Consequently, in the early weeks of the war, settlers killed an average of one Palestinian every other day, and the attacks have not relented since. In this atmosphere of terror, the residents of the Palestinian villages of Duma, al-Shqarah, al-Khirbe, and al-Aqaba have mostly packed their bags and left, with top-down orders also initiating and consolidating displacements elsewhere.

These “successes” stand to confirm Netanyahu’s longstanding hypothesis that producing civilizational enemies offers Israel an ideal way to continue colonizing Palestine without the attendant scrutiny, not least by weakening the deterrent threat posed by the Axis of Resistance. And so long as there is no meaningful challenge to this strategy, Israel is likely to keep repeating it, forever trying to sidestep the Palestine issue by manufacturing a new bogeyman.

In fact, that process has already begun. Even before the most recent war, which began when Iran was already significantly weakened, the mantle of Israel’s existential enemy was starting to be passed onto a new “radical Sunni axis” consisting of Turkey and Qatar. In particular, for the past two years, Israel’s political and media class have been working overtime to dub Turkey in particular as an “existential threat,” “the new Iran,” “Islamic Brotherhood monster,” and even gained the nickname internally in the Israeli military of the “Ikhwan Axis,” referring to the Muslim Brotherhood ideology that they believe animates Turkey and Qatar.

“Within ten years, perhaps even less, the Sunni, terror-supporting regime in Ankara will try to take control of the Middle East,” Amit Segal, one of Israel’s most prominent journalists, said on January 23rd of this year. “It too will have proxies, and it too will try to encircle Israel . . . it is not yet too late to act.”

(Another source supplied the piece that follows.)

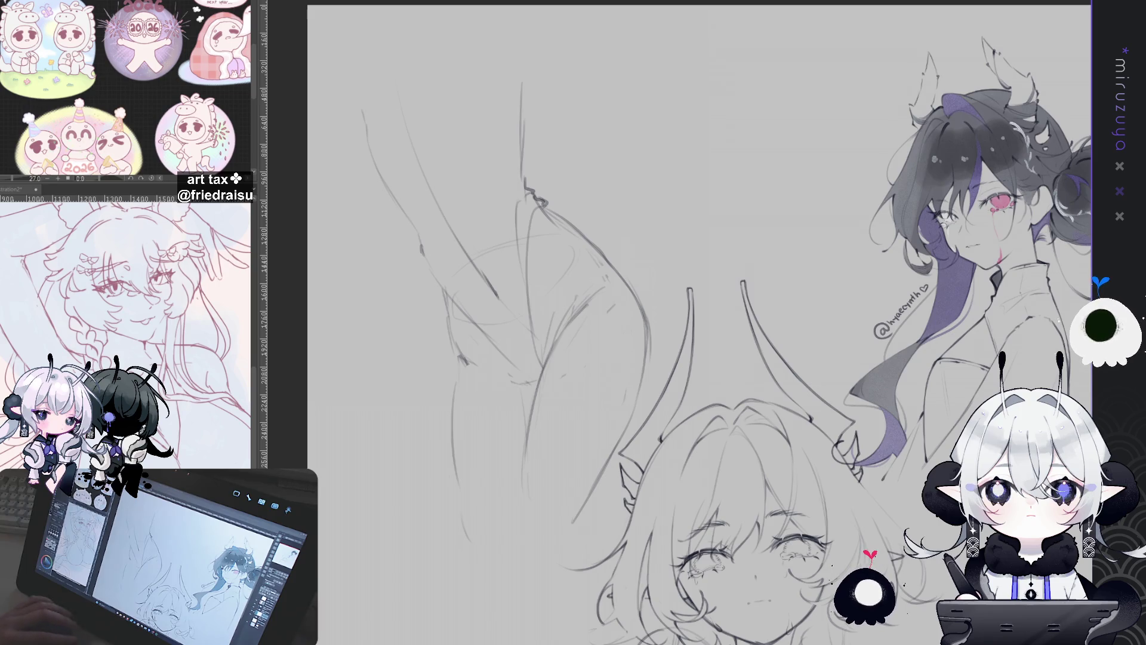
left_click_drag(765, 393, 733, 279)
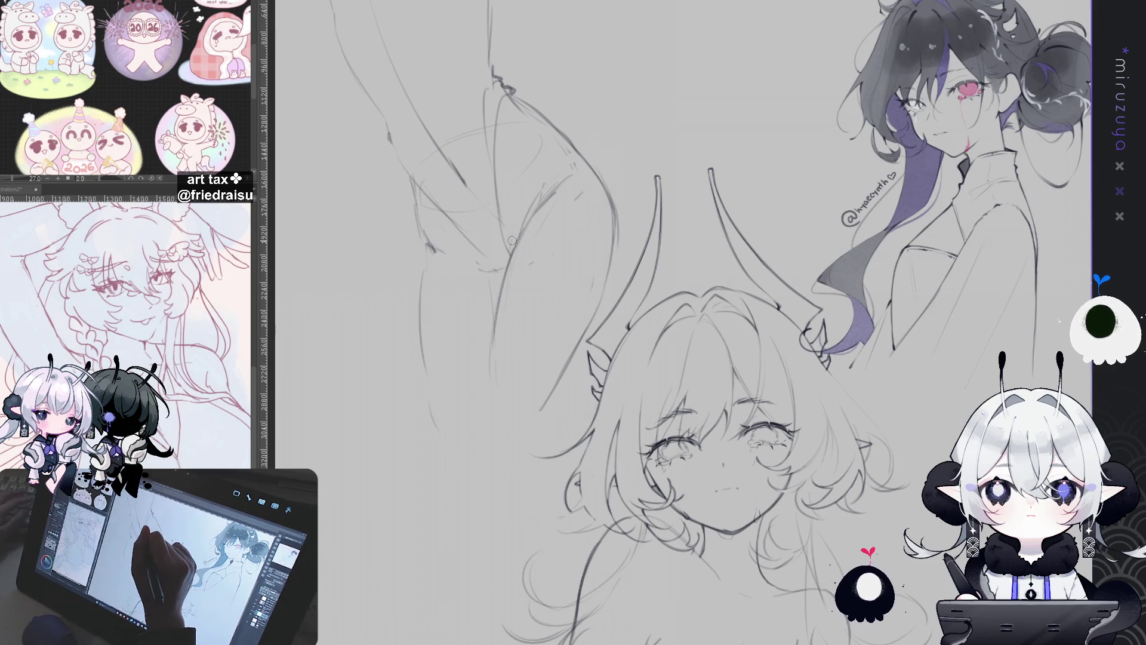
Draw faint pencil lines down the raised arm and lower on it, discarding one short stroke
left_click_drag(519, 204, 512, 252)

It is not just Netanyahu and his immediate allies advancing this narrative. Given the currency that Netanyahu has gained from the Iran narrative, opposition leaders are racing to conjure the next nemesis. For these politicians, so-called “Qatargate”—the scandal where Netanyahu staffers allegedly received money from representatives from Doha—has presented an opportunity to kill two birds with one stone.

Once the story broke, it was opposition leader Yair Lapid who proposed the bill to designate Qatar as an enemy state (despite its tireless mediation for a ceasefire and hostage deal), and the liberal Zionist hero Yair Golan who rallied European politicians against Turkey and Qatar.

Israel’s target this time around is even less convincing. Turkey has the second-largest army in NATO and touts itself to Europe as a bulwark against migrants, while Turkish President Recep Erdogan enjoys close personal ties with US President Donald Trump and has even taken up a position on his Board of Peace. Given its pro-Western position, Turkey is hardly looking to launch a war with Israel.

But Israel is concerned less with the plausibility of its claims than with their effect, and for decades, its strategy of externalization has enabled it both to consolidate its position as the region’s dominant military power and establish deadly facts on the ground in Palestine. It remains to be seen whether this strategy will continue to work with Israel’s old allies in the West or whether it will need to turn further toward new partners with even less liberal pretensions, such as India and the UAE.

Regardless, Israel’s project of preempting Palestine is set to keep fueling the advent of a “might makes right” international order. When states and international institutions legitimize Israel’s war against its latest bogeyman, they accelerate the creation of this world.


Jonathan Shamir is a reporter for Jewish Currents.